For evidence of this, just look to China: they also built FOAK AP-1000 (Vogtle) and EPR (FV3, HPC).
And lo-and-behold: their FOAK versions of these also took around 10 years to build, whereas China typically builds in 5, so twice as long. In absolute terms they were a little faster, because they actually have industrial experience with nuclear (currently building 20+ reactors, lots more planned), the thing that needs to be rebuilt in Europe and the US.
Nowadays, they are building their NOAK AP-1000s in 5 years, for $3.5 bn. They didn't go for more EPR, as the AP-1000 is a better design. The EPR also hasn't won any of the recent tenders for nuclear reactors, for example in Poland (AP-1000) and the Czech Republic (South Korean APR-1400)
So to repeat: the problems with FOAK builds are well-known, as are the ones with building up nuclear expertise in a country. These go away by themselves once you build a number plants, preferable of the same design. The problems with the EPR design go away once you stop building EPRs.
Now these are actual facts.
Whereas all you've come up with is empty slogans and emotional fantasies.

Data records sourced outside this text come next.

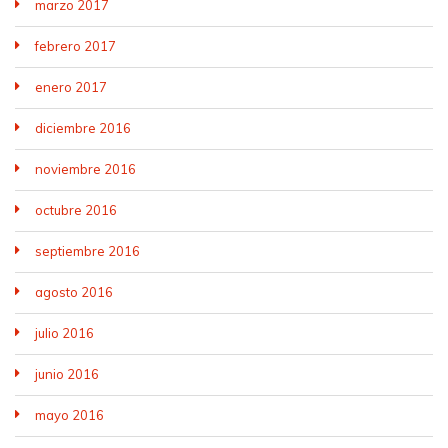
marzo 2017
febrero 2017
enero 2017
diciembre 2016
noviembre 2016
octubre 2016
septiembre 2016
agosto 2016
julio 2016
junio 2016
mayo 2016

~/git/iaea-pris % sqlite3 pris_data.db
sqlite> select year, sum(electricity_supplied_gwh) from reactor_statistics, reactor_operating_history where reactor_statistics.reactor_id=reactor_operating_history.reactor_id and country_code='FR' and year > '1999' group by year;
year sum(electricity_supplied_gwh)
---- -----------------------------
2000 395392.3
2001 401256.49
2002 415110.33
2003 421028.62
2004 428040.69
2005 431179.56
2006 429819.63
2007 420129.49
2008 419800.32
2009 391752.97
2010 410086.42
2011 423509.48
2012 407437.88
2013 405898.51
2014 418001.4
2015 419035.02
2016 386452.88
2017 381846.02
2018 395908.34
2019 382402.75
2020 338735.78
2021 363394.15
2022 282093.23
2023 323773.23
2024 364390.78
France is planning new EPR2 reactors, but no construction is expected to start before 2027 and none would run before the 2030s. I put little trust in announcements of future plans without actual construction work, whether the plans are for nuclear reactors, wind farms, data centers, or any other major investment.Anyway: those numbers are not "reactors likely reaching EOL". Those are reactors reaching the end of their original operating license.

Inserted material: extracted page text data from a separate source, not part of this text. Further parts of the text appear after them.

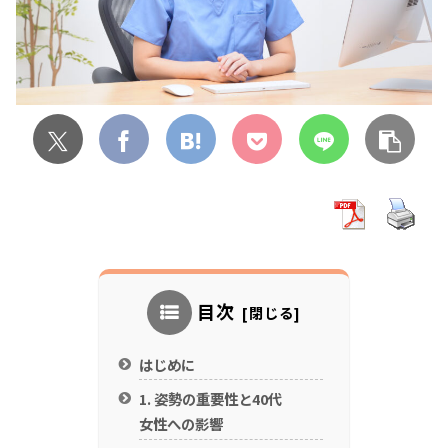
目次
はじめに
1. 姿勢の重要性と40代
女性への影響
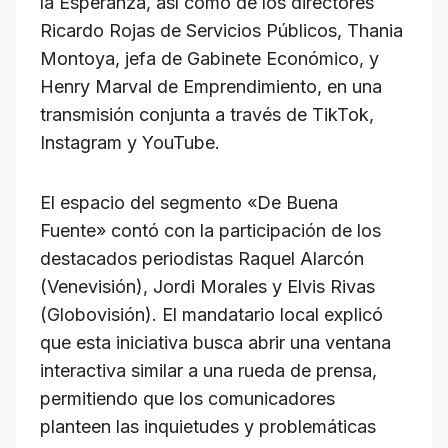
la Esperanza, así como de los directores
Ricardo Rojas de Servicios Públicos, Thania
Montoya, jefa de Gabinete Económico, y
Henry Marval de Emprendimiento, en una
transmisión conjunta a través de TikTok,
Instagram y YouTube.
El espacio del segmento «De Buena
Fuente» contó con la participación de los
destacados periodistas Raquel Alarcón
(Venevisión), Jordi Morales y Elvis Rivas
(Globovisión). El mandatario local explicó
que esta iniciativa busca abrir una ventana
interactiva similar a una rueda de prensa,
permitiendo que los comunicadores
planteen las inquietudes y problemáticas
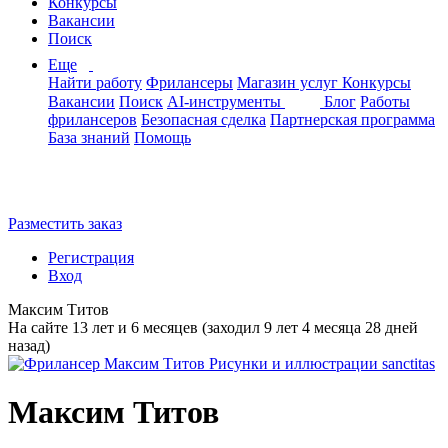
Конкурсы
Вакансии
Поиск
Еще
Найти работу
Фрилансеры
Магазин услуг
Конкурсы
Вакансии
Поиск
AI-инструменты
Блог
Работы
фрилансеров
Безопасная сделка
Партнерская программа
База знаний
Помощь
Разместить заказ
Регистрация
Вход
Максим Титов
На сайте 13 лет и 6 месяцев (заходил 9 лет 4 месяца 28 дней
назад)
Максим Титов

These two things are not the same. At all.
Initial operating licenses were intentionally relatively short, because at the time there was no experience with the longevity of reactors. So you conservatively license towards the short end.
Now that we have that experience, reactor operating licenses are getting extended. A lot. The first reactors in the US have had their licenses extended to 80 years, and the current consensus appears to be that 100 won't be a problem.
So France won't be running low on nuclear power anytime soon. Unless you're Mycle Schneider and/or confuse "current operating license expiry" with "EOL".
So even to build the one Flamanville 3 reactor, they had to shut down two older reactors in Fessenheim in order to not have an illegal increase in capacity.
Now that the law has been rescinded, they are planning 6 simplified EPR2 reactors, taking lessons from the fairly catastrophic EPR project FV3.
(Of course, even that catastrophic reactor will be more profitable than any intermittent renewable projects in, for example, Germany, but hey, the standards for what counts as "success" and what as "failure" are different for nuclear and for renewables).
France also currently does not need to urgently expand their nuclear fleet, so the schedule for the EPR2s matches those needs and the need to fully account for the problems with FV3. Instead, they are increasing the production of their existing fleet, both by operational upgrades and also by increasing use of intermittent renewables to cover variations in demand, allowing the nuclear fleet to run closer to fully rated capacity instead of having to load-follow.
So it apparently doesn't matter what your existing grid is, coal, gas, nuclear, hydro, of whatever mix, the thing you should be building now is mostly solar, wind and (not quite caught on globally but just about to make a very big splash) batteries.